Make an exact copy of the lines starting at the top of the listing below and ending at the line that contains "storage bin [311,801,409,875]", inclusive.

### Dataset
☆ ☆ ☆ ☆
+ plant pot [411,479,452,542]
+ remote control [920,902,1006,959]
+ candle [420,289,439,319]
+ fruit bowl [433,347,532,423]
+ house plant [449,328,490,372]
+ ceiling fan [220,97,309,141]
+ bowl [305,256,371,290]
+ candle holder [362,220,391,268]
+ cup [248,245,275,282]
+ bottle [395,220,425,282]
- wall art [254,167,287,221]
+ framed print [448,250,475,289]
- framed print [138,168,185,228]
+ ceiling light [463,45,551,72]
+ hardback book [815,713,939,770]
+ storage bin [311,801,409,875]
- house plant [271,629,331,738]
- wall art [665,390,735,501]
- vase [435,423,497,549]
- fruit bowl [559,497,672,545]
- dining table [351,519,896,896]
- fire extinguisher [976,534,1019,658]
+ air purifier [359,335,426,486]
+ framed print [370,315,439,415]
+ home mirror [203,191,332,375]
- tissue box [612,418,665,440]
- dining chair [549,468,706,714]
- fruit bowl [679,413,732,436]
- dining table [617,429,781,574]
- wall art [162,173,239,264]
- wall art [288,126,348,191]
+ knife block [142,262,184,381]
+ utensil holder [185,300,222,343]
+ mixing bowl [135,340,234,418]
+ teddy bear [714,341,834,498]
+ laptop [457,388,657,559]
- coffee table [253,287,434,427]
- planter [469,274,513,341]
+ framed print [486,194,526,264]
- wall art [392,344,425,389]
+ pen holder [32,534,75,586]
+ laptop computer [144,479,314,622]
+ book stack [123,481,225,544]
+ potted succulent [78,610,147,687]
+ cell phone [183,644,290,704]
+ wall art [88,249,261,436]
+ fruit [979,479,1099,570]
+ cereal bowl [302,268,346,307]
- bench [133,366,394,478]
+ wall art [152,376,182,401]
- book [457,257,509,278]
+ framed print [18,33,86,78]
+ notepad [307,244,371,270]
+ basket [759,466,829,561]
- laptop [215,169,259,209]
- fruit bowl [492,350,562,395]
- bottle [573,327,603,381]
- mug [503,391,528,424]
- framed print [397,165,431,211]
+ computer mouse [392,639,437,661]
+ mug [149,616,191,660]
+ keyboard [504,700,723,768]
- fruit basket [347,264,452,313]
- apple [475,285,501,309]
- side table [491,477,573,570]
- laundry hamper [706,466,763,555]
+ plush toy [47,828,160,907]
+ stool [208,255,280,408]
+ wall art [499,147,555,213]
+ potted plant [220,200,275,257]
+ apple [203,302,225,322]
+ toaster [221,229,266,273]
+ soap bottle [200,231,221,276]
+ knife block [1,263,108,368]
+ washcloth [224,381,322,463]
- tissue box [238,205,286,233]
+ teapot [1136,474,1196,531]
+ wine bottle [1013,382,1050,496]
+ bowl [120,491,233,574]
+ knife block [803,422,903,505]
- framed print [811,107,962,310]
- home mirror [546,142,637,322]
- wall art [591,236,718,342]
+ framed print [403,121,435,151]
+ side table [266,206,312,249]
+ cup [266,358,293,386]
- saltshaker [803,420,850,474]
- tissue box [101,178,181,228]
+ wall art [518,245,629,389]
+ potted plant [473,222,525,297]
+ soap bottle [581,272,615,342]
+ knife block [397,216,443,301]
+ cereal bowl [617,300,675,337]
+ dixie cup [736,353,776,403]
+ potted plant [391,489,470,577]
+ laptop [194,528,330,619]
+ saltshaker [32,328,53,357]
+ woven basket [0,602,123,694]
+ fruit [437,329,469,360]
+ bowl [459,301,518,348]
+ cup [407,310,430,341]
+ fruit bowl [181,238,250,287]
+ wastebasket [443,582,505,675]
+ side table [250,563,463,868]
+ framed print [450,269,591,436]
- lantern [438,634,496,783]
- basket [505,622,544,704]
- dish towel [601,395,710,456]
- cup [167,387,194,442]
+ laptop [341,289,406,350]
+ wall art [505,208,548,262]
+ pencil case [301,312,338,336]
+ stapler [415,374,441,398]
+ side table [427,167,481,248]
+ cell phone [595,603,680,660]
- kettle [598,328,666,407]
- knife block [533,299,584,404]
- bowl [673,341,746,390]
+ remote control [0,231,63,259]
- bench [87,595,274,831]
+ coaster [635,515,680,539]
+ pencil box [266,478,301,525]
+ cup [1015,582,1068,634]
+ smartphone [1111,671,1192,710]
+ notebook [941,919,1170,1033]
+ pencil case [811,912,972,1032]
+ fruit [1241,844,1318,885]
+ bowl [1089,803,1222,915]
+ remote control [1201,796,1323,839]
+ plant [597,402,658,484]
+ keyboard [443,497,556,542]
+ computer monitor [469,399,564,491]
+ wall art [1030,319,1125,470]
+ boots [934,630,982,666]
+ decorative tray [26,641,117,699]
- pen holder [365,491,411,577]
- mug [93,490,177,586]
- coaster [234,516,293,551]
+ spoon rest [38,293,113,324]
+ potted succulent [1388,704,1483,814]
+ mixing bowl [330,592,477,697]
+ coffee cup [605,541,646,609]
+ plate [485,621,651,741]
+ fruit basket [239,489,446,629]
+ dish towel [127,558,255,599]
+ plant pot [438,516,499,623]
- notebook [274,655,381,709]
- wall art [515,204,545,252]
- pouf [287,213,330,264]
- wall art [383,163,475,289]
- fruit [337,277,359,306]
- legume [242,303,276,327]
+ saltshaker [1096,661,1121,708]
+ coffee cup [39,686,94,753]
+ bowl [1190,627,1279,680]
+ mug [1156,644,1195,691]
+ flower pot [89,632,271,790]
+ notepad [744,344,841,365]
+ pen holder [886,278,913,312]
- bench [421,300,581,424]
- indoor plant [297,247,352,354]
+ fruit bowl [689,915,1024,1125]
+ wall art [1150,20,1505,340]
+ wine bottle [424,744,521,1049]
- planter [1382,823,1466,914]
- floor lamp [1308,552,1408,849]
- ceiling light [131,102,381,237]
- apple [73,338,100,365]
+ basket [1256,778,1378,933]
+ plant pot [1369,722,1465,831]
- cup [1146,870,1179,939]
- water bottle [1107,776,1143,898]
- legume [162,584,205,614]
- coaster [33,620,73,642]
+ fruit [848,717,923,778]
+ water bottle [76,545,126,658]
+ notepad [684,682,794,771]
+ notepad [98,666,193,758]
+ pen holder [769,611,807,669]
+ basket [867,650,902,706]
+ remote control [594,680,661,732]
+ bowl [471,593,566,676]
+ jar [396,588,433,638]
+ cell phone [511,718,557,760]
☆ ☆ ☆ ☆
### Solution to this exercise
+ plant pot [411,479,452,542]
+ remote control [920,902,1006,959]
+ candle [420,289,439,319]
+ fruit bowl [433,347,532,423]
+ house plant [449,328,490,372]
+ ceiling fan [220,97,309,141]
+ bowl [305,256,371,290]
+ candle holder [362,220,391,268]
+ cup [248,245,275,282]
+ bottle [395,220,425,282]
- wall art [254,167,287,221]
+ framed print [448,250,475,289]
- framed print [138,168,185,228]
+ ceiling light [463,45,551,72]
+ hardback book [815,713,939,770]
+ storage bin [311,801,409,875]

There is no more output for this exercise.